● TEXT SEGMENT
:::::

Book by TUSIATA AVAI; ANNE KENNEDY
Reviewed by
I first encountered Tusiata Avia’s work at the Summer Literary Seminars in St. Petersburg, Russia just after she published her first book, Wild Dogs Under My Skirt. Her mocking voice, sometimes full of mimicry, sometimes searingly sarcastic, often aims at neocolonialism and globalization. Samoan/Palagi, Avia’s mother is descended from the Europeans who first colonized New Zealand and her father, a stunt man, was among the first wave of Samoan immigrants to New Zealand in the 1950s. For seven years before Avia’s second book arrived—Bloodclot, about Nafanua, the Samoan goddess of war, who leaves the underworld to wander the earth as a half-caste girl—she traveled from Siberia to Sudan and read or performed her work in places like Moscow, Jerusalem and Vienna. Last year Avia was poet-in-residence with Simon Armitage at the International Poetry Studies Institute in Australia. This year Wild Dogs Under My Skin was adapted as a theater event for six women and received rave reviews. The recipient of a Fulbright-Creative New Zealand Pacific Writer’s Residency, the Ursula Bethel Writer in Residence at University of Canterbury, a residency at the Macmillan Brown Centre for Pacific Studies in Christchurch, she won the 2013 Janet Frame Literary Trust Award. Truly an international poet with an indigenous Pacifika frame of reference, in Fale Aitu | Spirit House, Avia writes with a visceral, political, spare and passionate authority of someone who has seen the world.
In “I Cannot Write a Poem about Gaza,” Avia’s eulogy for her friends “Izzeldin and his three exploded daughters and one exploded niece” she suggests how expressing her grief will kill her too:
I cannot write a poem about Gaza because my fury and my grief will rise up out of my chest like a missile plotted on a computer in Tel Aviv, it will track me, pinpoint me and in a perfect arc, it will whine down out of the surgical sky, enter the top of my head and implode me.
Placed in the center of her book, the poem resonates throughout, with a pulse that suggests its heart: the politics and sufferings of those oppressed. At home in New Zealand, she witnesses racial conflict with mordancy:
All the children have gone to New Zealand
they are overeating for the Lord
they are training to be immigration officers
so they can hunt each other down. (“Fale’s House”).
She has no patience for politeness in the midst of such paradox. In “Birds,” the speaker states:
We all know about danger
we all know about loss
we all know about things that fly out of the sky
and take everything you’ve got.

:::::

● WRITTEN PROBLEM A
Rewrite the records starting at their first line and ending at the line containing "road 2 (unclassified): [(218,0),(0,102)]", substituting "shortest first" for "longest first" and changing nothing else.
The records have nothing to do with the review of Tusiata Avia's poetry that comes before them.

● MATERIAL PROVIDED
:::::

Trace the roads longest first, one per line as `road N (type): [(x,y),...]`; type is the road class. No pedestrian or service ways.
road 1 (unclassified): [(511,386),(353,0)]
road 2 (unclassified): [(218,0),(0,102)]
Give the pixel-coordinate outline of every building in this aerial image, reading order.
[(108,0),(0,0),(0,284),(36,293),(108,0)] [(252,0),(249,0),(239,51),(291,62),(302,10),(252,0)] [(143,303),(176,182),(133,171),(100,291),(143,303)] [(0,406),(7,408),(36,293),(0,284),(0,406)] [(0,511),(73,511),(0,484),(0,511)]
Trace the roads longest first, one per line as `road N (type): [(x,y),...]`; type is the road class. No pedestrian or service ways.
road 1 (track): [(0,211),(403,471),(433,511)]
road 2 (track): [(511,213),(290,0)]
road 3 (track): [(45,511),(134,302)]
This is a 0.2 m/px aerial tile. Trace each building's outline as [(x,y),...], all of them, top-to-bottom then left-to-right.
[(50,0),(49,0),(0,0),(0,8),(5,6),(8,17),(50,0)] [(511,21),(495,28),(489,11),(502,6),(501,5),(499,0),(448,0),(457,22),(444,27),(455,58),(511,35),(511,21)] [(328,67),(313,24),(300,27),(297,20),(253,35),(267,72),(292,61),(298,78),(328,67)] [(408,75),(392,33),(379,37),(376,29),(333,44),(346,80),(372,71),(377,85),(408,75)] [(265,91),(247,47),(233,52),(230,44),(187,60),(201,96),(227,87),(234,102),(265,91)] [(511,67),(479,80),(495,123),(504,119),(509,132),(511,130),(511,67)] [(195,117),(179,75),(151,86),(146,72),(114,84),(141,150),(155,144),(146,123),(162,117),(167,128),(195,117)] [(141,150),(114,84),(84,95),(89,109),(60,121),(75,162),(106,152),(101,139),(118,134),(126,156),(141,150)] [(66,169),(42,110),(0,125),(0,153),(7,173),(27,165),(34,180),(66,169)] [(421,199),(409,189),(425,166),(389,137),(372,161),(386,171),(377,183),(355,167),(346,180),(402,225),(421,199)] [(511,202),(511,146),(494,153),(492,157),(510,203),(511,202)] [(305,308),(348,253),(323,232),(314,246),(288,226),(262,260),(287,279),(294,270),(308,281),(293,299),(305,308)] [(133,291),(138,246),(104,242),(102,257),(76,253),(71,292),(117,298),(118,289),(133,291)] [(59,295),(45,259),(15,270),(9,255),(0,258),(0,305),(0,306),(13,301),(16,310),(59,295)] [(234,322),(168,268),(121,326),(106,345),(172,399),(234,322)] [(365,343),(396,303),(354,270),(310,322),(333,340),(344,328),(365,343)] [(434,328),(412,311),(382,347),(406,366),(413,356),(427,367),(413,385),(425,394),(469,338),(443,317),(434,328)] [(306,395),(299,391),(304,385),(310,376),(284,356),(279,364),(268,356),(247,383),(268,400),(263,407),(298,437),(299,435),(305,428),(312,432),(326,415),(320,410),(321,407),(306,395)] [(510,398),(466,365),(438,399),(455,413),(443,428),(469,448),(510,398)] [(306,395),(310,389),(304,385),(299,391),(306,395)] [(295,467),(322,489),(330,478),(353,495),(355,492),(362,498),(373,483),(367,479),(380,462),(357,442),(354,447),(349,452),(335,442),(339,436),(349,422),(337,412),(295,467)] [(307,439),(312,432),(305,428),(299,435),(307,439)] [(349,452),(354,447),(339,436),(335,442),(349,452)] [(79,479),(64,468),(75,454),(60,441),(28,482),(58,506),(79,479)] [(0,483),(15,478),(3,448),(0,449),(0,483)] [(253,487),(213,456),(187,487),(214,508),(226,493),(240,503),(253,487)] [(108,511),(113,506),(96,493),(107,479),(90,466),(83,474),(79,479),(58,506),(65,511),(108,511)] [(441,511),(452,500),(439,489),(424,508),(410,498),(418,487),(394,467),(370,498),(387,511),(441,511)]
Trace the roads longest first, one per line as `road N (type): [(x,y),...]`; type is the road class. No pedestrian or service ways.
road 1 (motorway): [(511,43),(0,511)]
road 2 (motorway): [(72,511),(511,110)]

:::::

● WRITTEN PROBLEM B
Name every poem whose title is given in quotation marks in the review of Tusiata Avia's poetry.

● FINAL RESULT A
Trace the roads shortest first, one per line as `road N (type): [(x,y),...]`; type is the road class. No pedestrian or service ways.
road 1 (unclassified): [(511,386),(353,0)]
road 2 (unclassified): [(218,0),(0,102)]

● FINAL RESULT B
"I Cannot Write a Poem about Gaza"
"Fale's House"
"Birds"